==== TEXT UNDER STUDY

Ion-Pair–Free Nanoflow HILIC–MS With RNase Benchmarking for Native RNA

RNA modifications play crucial roles in regulating cellular processes, but comprehensive mapping of the human RNome still remains limited by technological challenges. Mass spectrometry (MS) is a valuable tool to analyse RNA modifications complementing sequencing-based analysis. Current MS-based oligonucleotide workflows have limited sensitivity, requiring micrograms of RNA inputs and thus hindering studies on native RNAs. Additionally, environmentally toxic ion-pairing reagents are often required. Here, we report a highly sensitive, broadly applicable oligonucleotide-MS workflow that enables analysis of nanogram-scale RNA hydrolysates and we benchmark the substrate specificity of three nucleases: RNase T1, RNase 4, and colicin E5. We developed a nano-flow hydrophilic interaction liquid chromatography (HILIC) setup compatible with common MS buffers and coupled this with high-resolution MS. Using modified NucleicAcidSearchEngine (NASE), we confidently assigned RNA hydrolysates with diverse 3’-end chemistries. Furthermore, we demonstrate that RNase 4 and colicin E5 efficiently cleave modified RNAs including pseudouridine-containing transcripts, enabling high sequence coverages. Using this workflow, we successfully mapped modifications in 25 ng of native yeast tRNA ^Phe and verified the sequence of 250 ng of a synthetic mRNA. Overall, our method provides a sensitive, high-resolution platform for oligonucleotide mass spectrometry, facilitating comprehensive analysis of RNA modifications and advancing efforts toward complete epitranscriptomic mapping.

========

INSTRUCTIONS TO FOLLOW -
Please condense the paragraph of the RNA mass spectrometry text that begins "RNA modifications play crucial roles" into a short bulleted list that keeps its main facts. The material has nothing to do with the RNA mass spectrometry text.

==== ENTRIES SUPPLIED

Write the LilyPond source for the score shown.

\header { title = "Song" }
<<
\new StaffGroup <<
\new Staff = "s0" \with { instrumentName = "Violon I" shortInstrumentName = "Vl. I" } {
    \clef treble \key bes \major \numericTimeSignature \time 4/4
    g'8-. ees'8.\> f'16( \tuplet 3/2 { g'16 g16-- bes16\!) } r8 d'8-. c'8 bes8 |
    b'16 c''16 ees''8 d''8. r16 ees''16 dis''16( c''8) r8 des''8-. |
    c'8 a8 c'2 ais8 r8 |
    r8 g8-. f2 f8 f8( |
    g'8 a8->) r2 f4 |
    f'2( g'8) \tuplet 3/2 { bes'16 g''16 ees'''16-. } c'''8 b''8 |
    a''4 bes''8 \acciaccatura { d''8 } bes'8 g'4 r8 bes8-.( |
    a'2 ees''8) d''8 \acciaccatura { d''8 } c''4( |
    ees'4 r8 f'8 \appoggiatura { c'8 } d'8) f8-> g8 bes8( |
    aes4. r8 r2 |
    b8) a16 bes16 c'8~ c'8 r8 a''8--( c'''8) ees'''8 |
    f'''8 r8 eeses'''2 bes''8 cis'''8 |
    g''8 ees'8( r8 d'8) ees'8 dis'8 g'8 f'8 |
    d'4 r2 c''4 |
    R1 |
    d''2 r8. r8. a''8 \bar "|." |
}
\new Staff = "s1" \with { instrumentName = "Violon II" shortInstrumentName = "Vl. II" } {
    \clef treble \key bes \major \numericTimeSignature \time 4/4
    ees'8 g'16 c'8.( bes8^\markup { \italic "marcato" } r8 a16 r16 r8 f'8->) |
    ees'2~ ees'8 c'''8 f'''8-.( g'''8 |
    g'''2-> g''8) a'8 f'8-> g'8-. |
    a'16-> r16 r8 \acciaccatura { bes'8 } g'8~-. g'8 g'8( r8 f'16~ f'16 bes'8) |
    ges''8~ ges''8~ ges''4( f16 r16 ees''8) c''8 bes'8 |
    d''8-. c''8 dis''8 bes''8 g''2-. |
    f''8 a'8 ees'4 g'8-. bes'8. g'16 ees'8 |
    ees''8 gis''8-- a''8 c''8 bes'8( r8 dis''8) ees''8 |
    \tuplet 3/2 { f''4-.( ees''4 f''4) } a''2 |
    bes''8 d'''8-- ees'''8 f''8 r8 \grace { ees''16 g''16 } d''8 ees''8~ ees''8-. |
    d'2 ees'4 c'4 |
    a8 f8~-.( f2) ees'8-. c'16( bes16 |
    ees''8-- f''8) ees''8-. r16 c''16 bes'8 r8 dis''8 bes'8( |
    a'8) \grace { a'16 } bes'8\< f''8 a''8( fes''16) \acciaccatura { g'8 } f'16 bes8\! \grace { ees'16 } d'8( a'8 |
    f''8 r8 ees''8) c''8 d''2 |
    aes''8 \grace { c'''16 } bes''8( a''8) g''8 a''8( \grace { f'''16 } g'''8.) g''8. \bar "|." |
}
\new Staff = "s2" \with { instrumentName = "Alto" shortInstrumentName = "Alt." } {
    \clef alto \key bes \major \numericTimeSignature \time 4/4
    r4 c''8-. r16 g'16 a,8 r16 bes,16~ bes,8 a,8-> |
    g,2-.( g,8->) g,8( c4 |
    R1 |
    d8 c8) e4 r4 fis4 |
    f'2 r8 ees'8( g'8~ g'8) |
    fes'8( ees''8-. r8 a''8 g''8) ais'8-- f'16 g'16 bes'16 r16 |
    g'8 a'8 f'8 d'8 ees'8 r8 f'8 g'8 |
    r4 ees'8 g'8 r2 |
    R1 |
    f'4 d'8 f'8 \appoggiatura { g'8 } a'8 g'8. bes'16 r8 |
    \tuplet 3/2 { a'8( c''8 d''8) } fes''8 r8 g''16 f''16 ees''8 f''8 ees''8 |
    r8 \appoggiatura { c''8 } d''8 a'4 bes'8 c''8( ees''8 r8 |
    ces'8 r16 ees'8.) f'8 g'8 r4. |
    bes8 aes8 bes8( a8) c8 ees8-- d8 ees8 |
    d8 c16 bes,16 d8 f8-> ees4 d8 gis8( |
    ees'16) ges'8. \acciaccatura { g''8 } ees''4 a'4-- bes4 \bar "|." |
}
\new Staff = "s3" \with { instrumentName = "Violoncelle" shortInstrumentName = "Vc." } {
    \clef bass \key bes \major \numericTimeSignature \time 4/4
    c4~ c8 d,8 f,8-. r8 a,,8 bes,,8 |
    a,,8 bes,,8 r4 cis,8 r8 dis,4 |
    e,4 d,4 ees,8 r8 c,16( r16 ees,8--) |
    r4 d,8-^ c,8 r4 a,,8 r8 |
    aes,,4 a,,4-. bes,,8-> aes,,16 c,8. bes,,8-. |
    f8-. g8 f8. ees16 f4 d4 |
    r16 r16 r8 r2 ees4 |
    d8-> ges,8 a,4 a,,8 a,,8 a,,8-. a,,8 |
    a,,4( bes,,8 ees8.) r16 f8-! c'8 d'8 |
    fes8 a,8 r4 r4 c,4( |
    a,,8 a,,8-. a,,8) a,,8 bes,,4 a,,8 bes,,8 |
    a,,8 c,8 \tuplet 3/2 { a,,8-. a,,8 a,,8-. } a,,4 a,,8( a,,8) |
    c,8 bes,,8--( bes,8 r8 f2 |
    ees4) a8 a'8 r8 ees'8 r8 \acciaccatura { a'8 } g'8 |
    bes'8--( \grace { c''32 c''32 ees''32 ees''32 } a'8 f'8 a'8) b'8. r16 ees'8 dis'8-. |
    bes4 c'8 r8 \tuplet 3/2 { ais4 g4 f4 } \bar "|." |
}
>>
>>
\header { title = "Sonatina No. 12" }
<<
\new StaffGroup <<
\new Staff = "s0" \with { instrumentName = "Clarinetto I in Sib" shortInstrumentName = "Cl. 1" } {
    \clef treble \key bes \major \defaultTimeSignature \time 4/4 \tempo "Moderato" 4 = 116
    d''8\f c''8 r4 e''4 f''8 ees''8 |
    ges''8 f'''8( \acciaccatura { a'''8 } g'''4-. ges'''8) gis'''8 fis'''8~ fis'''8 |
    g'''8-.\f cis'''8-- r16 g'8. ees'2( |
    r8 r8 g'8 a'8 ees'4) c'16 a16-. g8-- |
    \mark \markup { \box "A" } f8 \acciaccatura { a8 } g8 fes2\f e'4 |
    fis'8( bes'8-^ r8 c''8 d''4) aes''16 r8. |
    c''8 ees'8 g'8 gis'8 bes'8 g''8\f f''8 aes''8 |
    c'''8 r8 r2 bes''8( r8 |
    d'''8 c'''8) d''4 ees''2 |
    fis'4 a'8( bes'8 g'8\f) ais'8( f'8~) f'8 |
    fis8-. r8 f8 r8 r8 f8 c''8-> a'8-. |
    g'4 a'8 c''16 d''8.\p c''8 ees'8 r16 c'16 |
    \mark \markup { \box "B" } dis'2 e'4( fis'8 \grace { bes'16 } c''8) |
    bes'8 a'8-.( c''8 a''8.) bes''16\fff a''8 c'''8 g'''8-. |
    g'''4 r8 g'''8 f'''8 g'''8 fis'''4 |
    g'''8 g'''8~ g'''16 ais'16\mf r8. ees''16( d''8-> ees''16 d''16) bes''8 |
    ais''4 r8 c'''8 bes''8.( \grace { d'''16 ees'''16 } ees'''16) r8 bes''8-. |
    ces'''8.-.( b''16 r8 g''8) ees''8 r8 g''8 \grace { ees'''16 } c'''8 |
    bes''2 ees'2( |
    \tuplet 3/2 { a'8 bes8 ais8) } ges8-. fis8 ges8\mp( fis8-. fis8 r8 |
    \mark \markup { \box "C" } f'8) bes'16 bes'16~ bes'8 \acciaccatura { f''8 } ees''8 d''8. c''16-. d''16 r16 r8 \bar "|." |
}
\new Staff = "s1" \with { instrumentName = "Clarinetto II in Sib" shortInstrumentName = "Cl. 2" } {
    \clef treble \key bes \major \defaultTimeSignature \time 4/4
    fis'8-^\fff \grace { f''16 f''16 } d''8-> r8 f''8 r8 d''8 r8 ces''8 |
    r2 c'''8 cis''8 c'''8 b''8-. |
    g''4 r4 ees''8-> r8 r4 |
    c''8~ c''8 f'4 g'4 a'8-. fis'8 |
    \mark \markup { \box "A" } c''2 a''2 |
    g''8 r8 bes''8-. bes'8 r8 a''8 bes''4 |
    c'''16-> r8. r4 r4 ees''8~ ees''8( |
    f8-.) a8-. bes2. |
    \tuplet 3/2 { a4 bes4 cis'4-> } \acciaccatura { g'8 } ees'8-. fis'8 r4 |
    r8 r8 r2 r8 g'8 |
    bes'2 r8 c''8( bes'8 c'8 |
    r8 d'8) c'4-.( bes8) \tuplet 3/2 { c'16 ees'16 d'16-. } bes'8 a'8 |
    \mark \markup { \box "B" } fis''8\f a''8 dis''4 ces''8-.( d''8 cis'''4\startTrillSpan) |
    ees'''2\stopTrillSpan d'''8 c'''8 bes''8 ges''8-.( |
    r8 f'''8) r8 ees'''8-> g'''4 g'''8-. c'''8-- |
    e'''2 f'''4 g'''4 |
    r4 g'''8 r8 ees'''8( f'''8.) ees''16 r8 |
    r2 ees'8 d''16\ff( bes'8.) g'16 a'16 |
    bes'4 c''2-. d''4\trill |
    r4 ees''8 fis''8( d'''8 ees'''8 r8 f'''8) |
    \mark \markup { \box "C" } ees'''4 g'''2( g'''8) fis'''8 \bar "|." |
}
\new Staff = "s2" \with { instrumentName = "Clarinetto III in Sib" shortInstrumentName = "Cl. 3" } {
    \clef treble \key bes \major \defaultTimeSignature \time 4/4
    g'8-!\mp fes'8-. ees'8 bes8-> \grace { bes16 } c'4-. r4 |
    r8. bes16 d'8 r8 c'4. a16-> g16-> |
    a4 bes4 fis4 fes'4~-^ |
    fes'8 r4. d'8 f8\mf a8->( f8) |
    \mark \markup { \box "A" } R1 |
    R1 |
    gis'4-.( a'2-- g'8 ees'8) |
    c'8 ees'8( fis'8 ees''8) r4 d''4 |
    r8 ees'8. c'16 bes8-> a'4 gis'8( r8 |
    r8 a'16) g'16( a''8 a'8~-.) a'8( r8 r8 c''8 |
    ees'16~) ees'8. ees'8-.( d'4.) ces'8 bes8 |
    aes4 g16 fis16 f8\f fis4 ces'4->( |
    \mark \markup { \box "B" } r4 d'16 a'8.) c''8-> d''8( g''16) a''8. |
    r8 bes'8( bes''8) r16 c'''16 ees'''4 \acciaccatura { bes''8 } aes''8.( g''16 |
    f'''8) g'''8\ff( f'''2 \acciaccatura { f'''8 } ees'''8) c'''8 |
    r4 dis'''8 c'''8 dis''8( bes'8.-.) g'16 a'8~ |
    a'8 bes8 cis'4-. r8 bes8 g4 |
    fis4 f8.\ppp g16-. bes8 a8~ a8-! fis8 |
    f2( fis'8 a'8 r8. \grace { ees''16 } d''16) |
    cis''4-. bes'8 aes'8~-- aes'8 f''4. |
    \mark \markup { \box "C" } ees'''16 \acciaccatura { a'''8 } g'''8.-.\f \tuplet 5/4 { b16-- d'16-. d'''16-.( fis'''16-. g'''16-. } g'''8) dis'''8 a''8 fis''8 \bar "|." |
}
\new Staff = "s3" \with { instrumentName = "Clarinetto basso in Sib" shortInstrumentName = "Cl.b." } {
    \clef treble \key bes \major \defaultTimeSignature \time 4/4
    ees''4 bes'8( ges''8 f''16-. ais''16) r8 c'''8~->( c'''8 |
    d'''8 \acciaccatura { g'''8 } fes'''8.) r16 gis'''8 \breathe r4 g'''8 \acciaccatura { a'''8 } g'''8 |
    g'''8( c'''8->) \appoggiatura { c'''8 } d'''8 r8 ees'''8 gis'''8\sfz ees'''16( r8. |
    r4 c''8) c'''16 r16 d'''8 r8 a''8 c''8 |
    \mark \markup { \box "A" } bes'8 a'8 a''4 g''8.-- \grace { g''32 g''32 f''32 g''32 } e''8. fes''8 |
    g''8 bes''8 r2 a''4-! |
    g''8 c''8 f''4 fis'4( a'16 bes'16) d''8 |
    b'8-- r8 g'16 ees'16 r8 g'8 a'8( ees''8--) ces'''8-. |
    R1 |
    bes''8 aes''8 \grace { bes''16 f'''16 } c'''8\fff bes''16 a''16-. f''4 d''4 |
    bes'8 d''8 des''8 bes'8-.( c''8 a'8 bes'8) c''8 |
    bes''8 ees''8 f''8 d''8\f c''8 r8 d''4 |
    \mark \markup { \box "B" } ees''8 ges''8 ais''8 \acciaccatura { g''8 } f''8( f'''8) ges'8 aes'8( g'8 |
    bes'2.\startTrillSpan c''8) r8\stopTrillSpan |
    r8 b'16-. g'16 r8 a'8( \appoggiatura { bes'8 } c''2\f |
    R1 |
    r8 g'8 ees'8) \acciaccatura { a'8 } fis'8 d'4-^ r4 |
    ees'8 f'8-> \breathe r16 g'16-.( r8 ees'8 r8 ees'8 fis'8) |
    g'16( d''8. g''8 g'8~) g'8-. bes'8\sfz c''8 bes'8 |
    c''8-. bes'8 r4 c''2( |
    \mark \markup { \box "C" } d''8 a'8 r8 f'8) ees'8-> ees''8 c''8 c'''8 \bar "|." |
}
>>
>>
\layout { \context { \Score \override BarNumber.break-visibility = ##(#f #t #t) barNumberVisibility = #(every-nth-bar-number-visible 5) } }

========

RESULT -
- RNA modifications regulate cellular processes, but technological limits still hinder full mapping of the human RNome.
- Mass spectrometry complements sequencing for analyzing RNA modifications. However, current oligonucleotide workflows need micrograms of RNA and often rely on environmentally toxic ion-pairing reagents.
- The new workflow is sensitive enough for nanogram-scale RNA hydrolysates. It uses a nano-flow HILIC setup compatible with common MS buffers, coupled with high-resolution MS.
- The substrate specificity of three nucleases was benchmarked: RNase T1, RNase 4 and colicin E5.
- A modified NucleicAcidSearchEngine (NASE) confidently assigned hydrolysates with diverse 3’-end chemistries.
- RNase 4 and colicin E5 efficiently cleave modified RNAs, including pseudouridine-containing transcripts, giving high sequence coverage.
- The workflow mapped modifications in 25 ng of native yeast tRNA ^Phe and verified the sequence of 250 ng of a synthetic mRNA.
- The method offers a sensitive, high-resolution platform that supports efforts toward complete epitranscriptomic mapping.